Which is the best of GCD, NSThread or NSOperationQueue?

Sumitiscreative picture Sumitiscreative · Oct 21, 2012 · Viewed 16.9k times · Source

What's the best way of multithreading in iOS as we have three options GCD, NSThread, and NSOperationQueue? I am confused in which one is the best? If none, then which should be used in what scenario and how they differ and also, if someone has some good example of using NSOperationQueue, please share so that I can learn.

Answer

jkh picture jkh · Oct 22, 2012

Simple answer:

  1. Use NSThread (or even the pthreads API) when you want or need to have direct control over the threads you create, e.g. you need fine-grained control over thread priorities or are interfacing with some other subsystem that vends/consumes thread objects directly and you need to stay on the same page with it. Such instances are rare, but they do occur, particularly in real-time applications.

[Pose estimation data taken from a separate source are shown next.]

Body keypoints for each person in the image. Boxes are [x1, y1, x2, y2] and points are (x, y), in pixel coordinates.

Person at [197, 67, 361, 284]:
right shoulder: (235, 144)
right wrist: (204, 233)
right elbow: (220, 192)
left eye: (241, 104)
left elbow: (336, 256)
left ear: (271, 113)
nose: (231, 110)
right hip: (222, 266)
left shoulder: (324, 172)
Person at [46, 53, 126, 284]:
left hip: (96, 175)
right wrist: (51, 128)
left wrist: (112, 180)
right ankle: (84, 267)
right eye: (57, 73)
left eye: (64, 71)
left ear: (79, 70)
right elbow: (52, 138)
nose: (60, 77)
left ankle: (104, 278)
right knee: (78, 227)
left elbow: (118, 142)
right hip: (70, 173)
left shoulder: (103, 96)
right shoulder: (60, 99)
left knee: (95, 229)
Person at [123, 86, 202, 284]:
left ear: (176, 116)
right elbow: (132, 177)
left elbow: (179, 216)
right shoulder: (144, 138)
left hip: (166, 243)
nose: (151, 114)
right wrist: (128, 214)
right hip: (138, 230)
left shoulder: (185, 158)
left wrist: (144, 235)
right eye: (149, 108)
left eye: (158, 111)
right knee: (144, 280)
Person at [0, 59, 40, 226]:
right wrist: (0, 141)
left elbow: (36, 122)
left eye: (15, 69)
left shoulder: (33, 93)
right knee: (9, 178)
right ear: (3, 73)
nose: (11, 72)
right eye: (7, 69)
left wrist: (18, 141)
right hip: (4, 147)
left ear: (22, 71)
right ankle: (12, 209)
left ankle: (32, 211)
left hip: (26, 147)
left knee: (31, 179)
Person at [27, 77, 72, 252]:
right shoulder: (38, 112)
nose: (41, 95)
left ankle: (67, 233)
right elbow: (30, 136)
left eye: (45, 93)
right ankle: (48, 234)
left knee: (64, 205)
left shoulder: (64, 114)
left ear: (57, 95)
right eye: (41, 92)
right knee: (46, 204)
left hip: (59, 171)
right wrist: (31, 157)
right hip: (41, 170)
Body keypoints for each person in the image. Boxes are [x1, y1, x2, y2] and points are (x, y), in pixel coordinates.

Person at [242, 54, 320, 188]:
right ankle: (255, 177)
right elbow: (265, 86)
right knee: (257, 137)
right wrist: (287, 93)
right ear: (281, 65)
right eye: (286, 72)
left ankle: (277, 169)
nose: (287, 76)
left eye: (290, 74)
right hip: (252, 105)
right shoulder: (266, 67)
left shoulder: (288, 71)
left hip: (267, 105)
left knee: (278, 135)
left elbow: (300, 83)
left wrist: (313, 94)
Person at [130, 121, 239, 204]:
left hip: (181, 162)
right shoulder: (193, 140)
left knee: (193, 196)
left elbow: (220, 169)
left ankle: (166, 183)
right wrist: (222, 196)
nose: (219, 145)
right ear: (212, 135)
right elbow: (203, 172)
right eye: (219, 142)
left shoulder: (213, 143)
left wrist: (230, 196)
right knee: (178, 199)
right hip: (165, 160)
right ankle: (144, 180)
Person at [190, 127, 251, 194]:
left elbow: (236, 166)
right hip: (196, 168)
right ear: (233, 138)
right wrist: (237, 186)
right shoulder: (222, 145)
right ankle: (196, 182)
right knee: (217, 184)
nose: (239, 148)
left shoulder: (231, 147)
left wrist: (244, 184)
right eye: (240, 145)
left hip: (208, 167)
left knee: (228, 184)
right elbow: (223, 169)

  2. Use GCD when your task lends itself well to simple parallelization, e.g. you just want to toss some work "into the background" with very little additional work, you have some data structures that you merely wish to serialize access to (and serial queues are great for doing that in a lockless fashion), you have some for loops that would lend themselves well to parallelization with dispatch_apply(), you have some data sources / timers that GCD's sources API will enable you to deal with easily in the background, etc etc. GCD is quite powerful and you can use it for a lot more than this, but these are all relative 'no brainer' scenarios where you don't want to get caught up in the initialization and setup tasks so much as simply "do basic stuff in parallel".

  3. Use NSOperation when you're already up at the Cocoa API layer (vs writing in straight C to the POSIX APIs) and have more complex operations you want to parallelize. NSOperation allows for subclassing, arbitrarily complex dependency graphs, cancellation and a supports a number of other higher-level semantics that may be useful to you. NSOperation actually uses GCD under the covers so it's every bit as multi-core, multi-thread capable as GCD, though it also brings the Foundation framework along for the ride so if you're hacking at the POSIX layer, you probably want to use option #2.

As others have said, however, it all depends on What You Are Trying To Do so there's no single or even universally correct answer to your question.